Close
Close
Close

Egg-laying intervals in shorebirds

Info

Pages
50 – 59

Published
1 December 06

Authors
Mark A. Colwell

Correspondence
Mark A. Colwell
mac3@humboldt.edu
Wildlife Department, Humboldt State University, Arcata, CA 95521 USA.

Files

Public Files

The interval between consecutive eggs laid in a clutch by female birds is highly variable, ranging from one day to several weeks. I summarize data for 71 species of shorebird and examine relationships between minimum egg-laying intervals and constraints imposed by: 1) time, represented by breeding latitude and length of breeding season; 2) energy, as gauged by relationship between egg mass and female mass; and 3) risk of losing a clutch, measured by whether a species conceals eggs in a nest amidst vegetation or nests in the open.

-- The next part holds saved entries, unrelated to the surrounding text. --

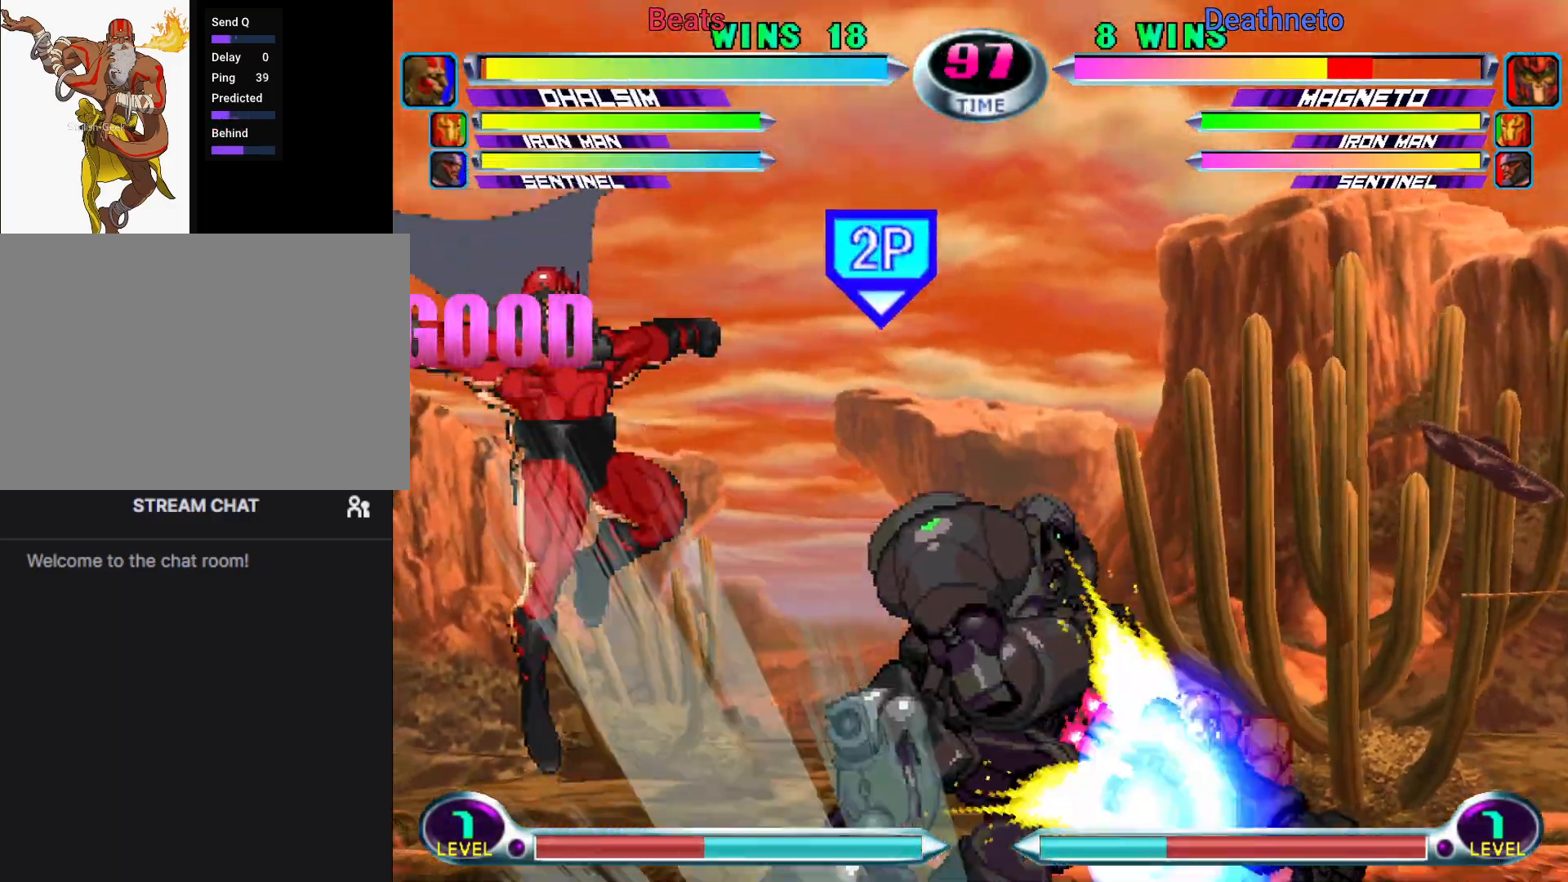
{"dt_ms": 500, "buttons": [], "left_stick": "right", "events": [[300, "R2", "down"], [417, "R2", "up"]]}
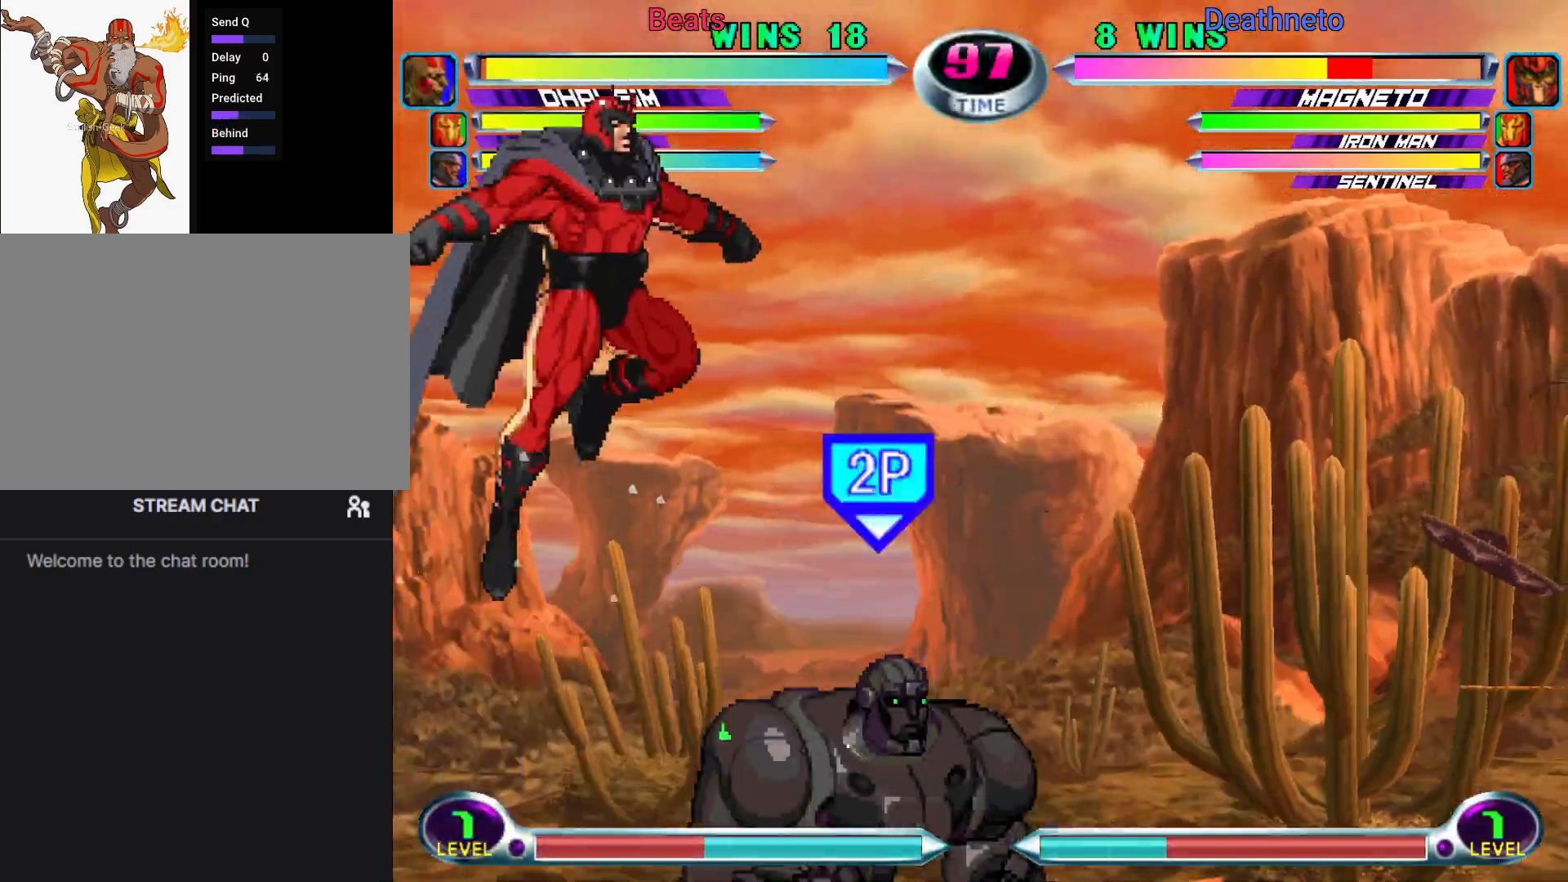
{"dt_ms": 500, "buttons": ["TRIANGLE"], "left_stick": "center", "events": [[100, "left_stick", "center"], [133, "CIRCLE", "down"], [183, "CIRCLE", "up"], [300, "left_stick", "down"], [333, "SQUARE", "down"], [333, "TRIANGLE", "down"], [367, "TRIANGLE", "up"], [383, "SQUARE", "up"], [450, "TRIANGLE", "down"], [500, "left_stick", "center"]]}
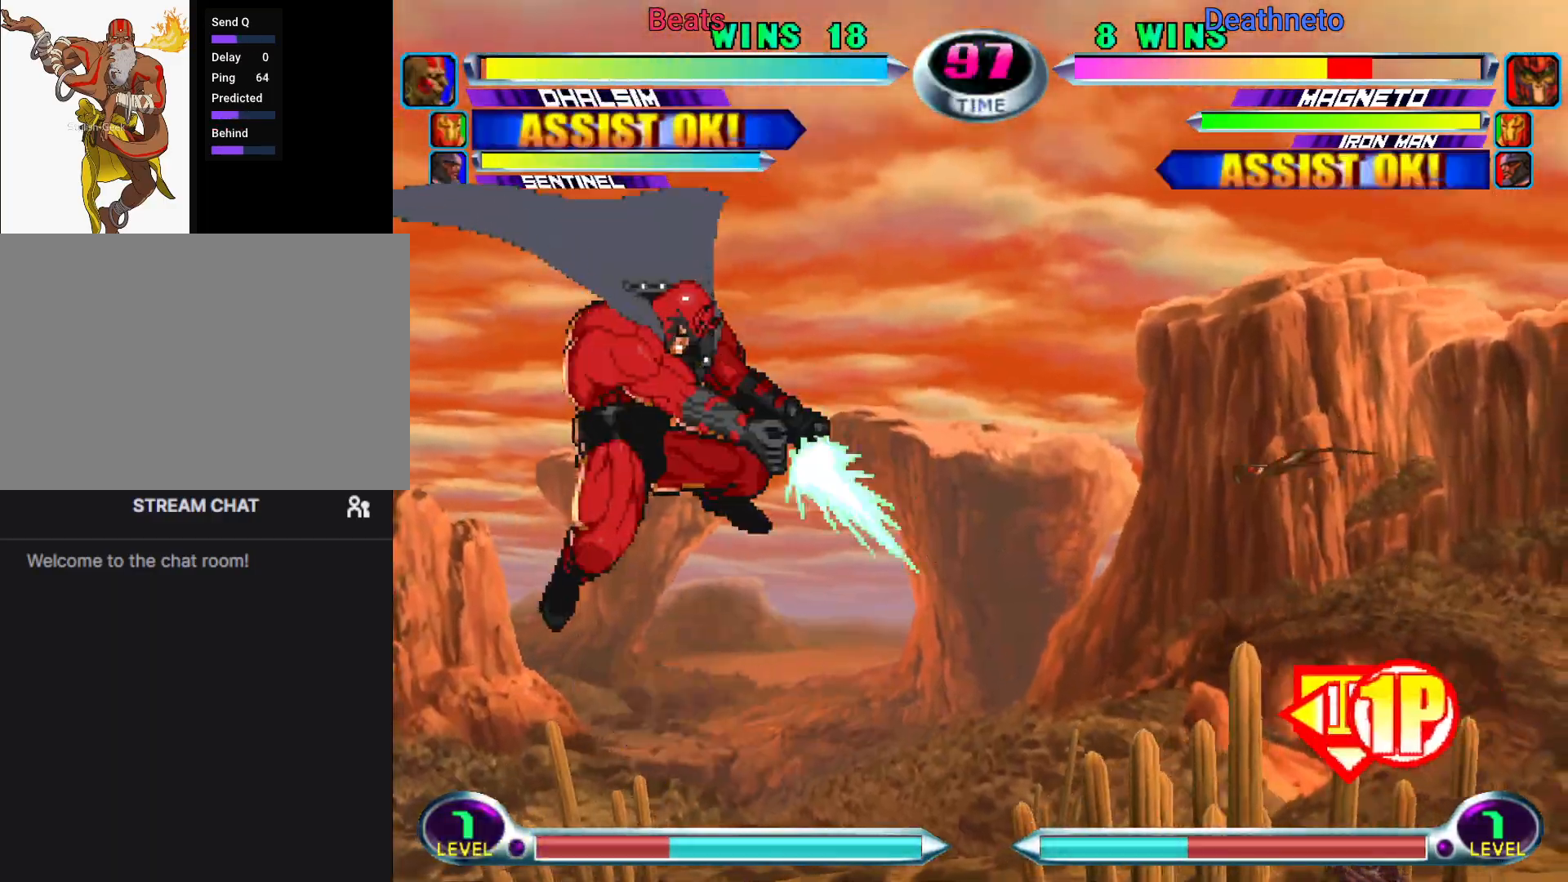
{"dt_ms": 500, "buttons": [], "left_stick": "down"}
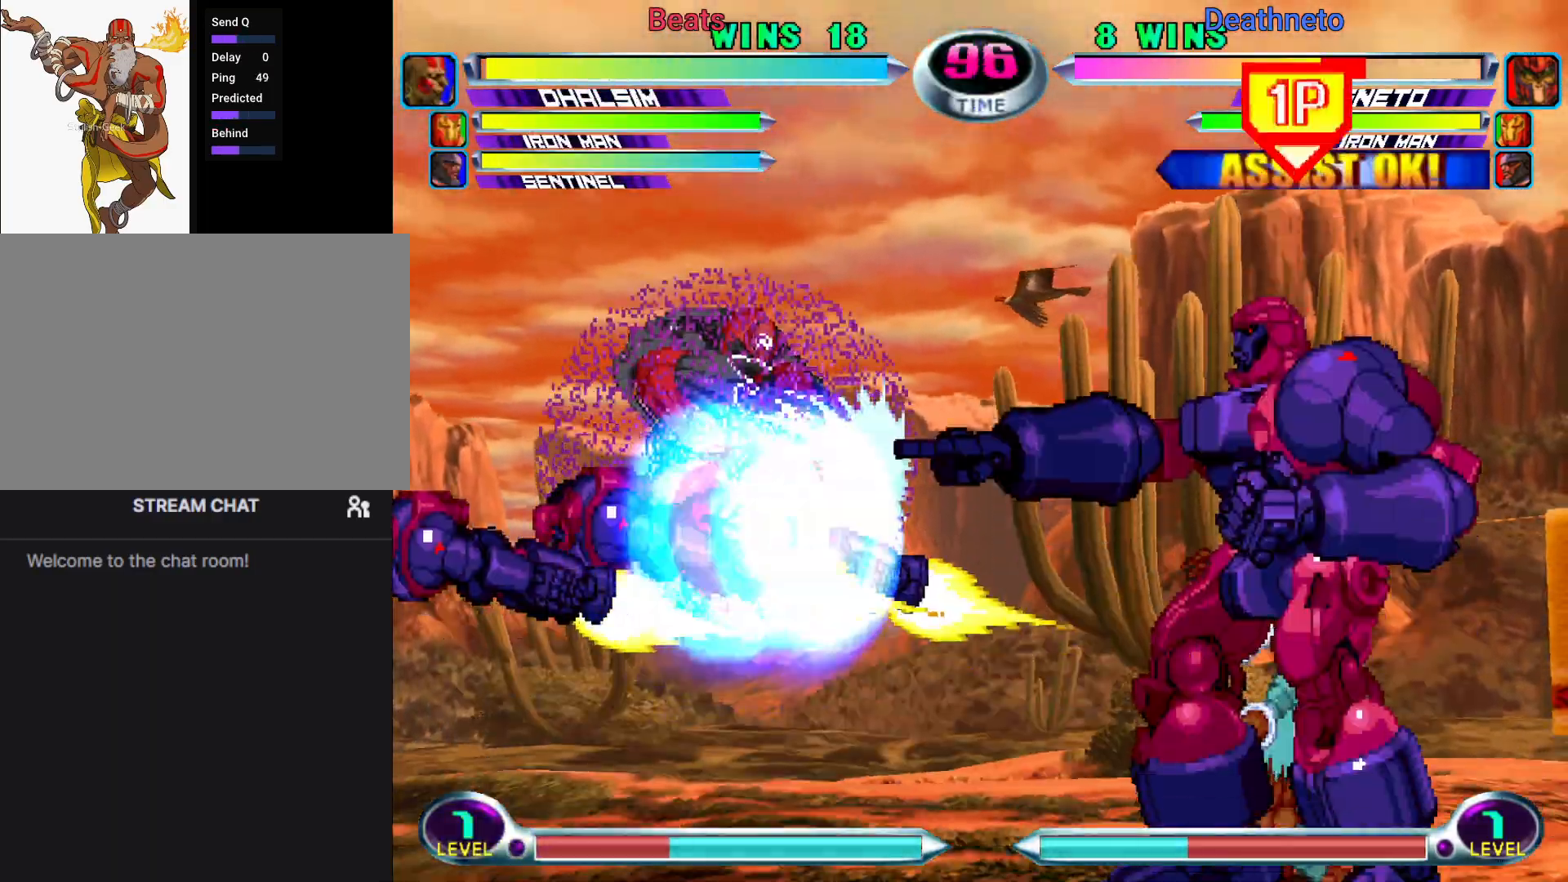
{"dt_ms": 500, "buttons": ["CROSS"], "left_stick": "center", "events": [[33, "left_stick", "up"], [117, "CIRCLE", "down"], [133, "left_stick", "center"], [167, "CIRCLE", "up"], [250, "left_stick", "down"], [300, "TRIANGLE", "down"], [317, "SQUARE", "down"], [333, "SQUARE", "up"], [333, "TRIANGLE", "up"], [367, "left_stick", "center"], [417, "CROSS", "down"]]}
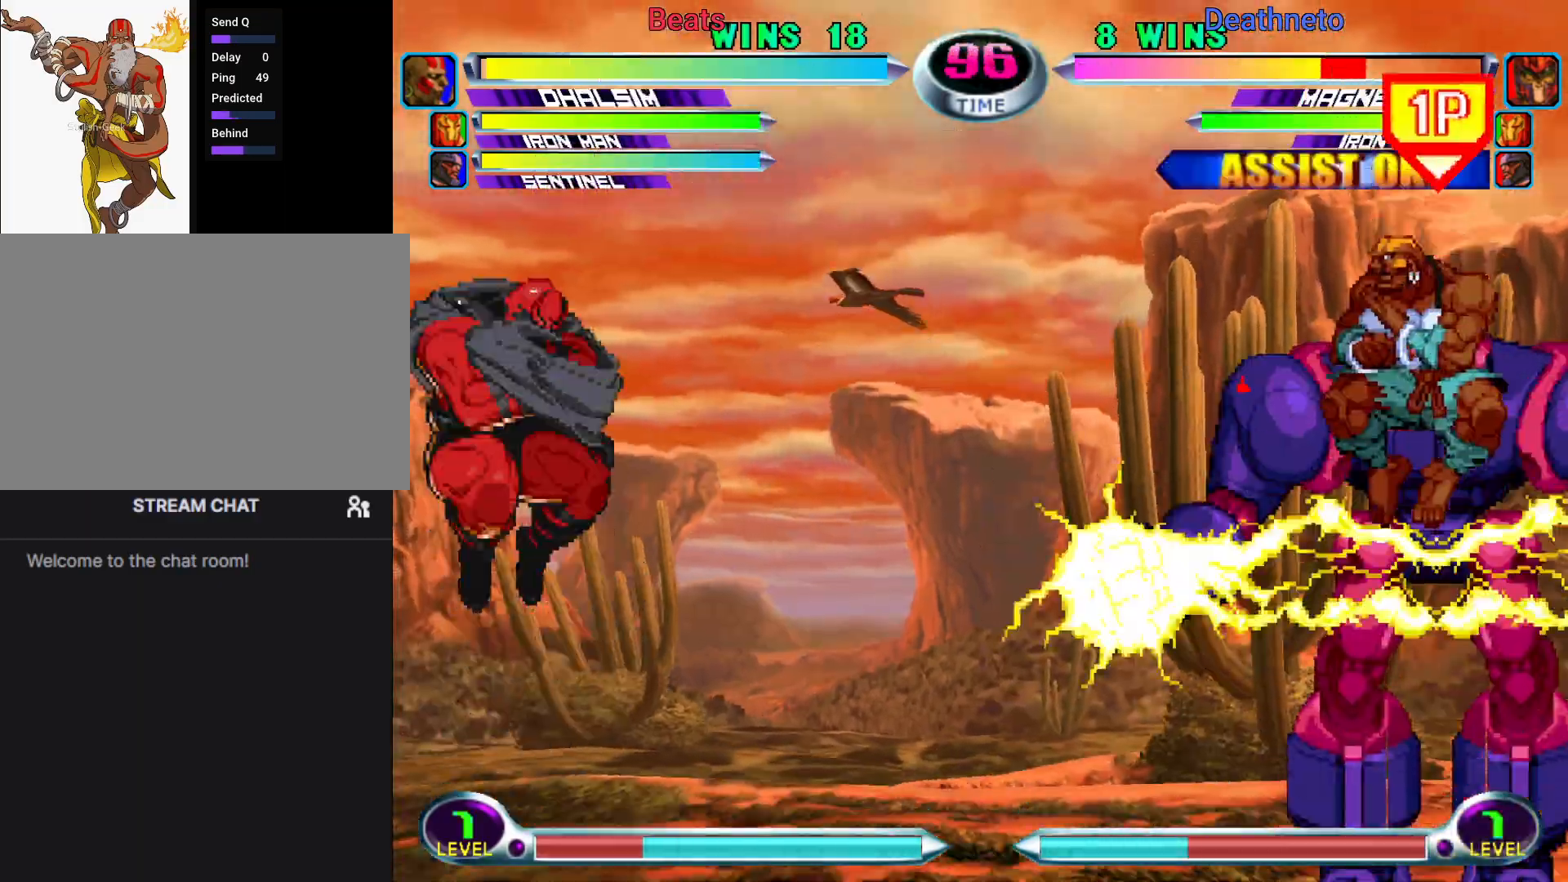
{"dt_ms": 500, "buttons": [], "left_stick": "center", "events": [[17, "CROSS", "up"], [133, "left_stick", "down"], [233, "left_stick", "up"], [300, "left_stick", "center"], [317, "CIRCLE", "down"], [383, "CIRCLE", "up"]]}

Among shorebirds, the interval is either one (e.g., most sandpipers) or two days (principally plovers, thick-knees and oystercatchers). There was no evidence that longer intervals correlate with greater female investment in egg (or clutch) mass. However, species breeding in more northerly latitudes (with shorter breeding seasons) are more likely to lay at daily intervals than species occupying temperate or tropical environs. A greater percentage of species that nest in vegetation that conceal eggs and incubating adults laid eggs at daily intervals compared with species nesting in open habitats. These latter two relationships are, however, confounded by taxonomy because sandpipers, which have a northerly breeding distribution and conceal nests, differ from plovers, thick-knees and oystercatchers, which principally breed in open habitats of temperate and tropical latitudes. Nevertheless, it is plausible that in addition to long breeding seasons, longer laying intervals in open-nesting species have evolved as a response to frequent clutch loss owing to predators or the environment.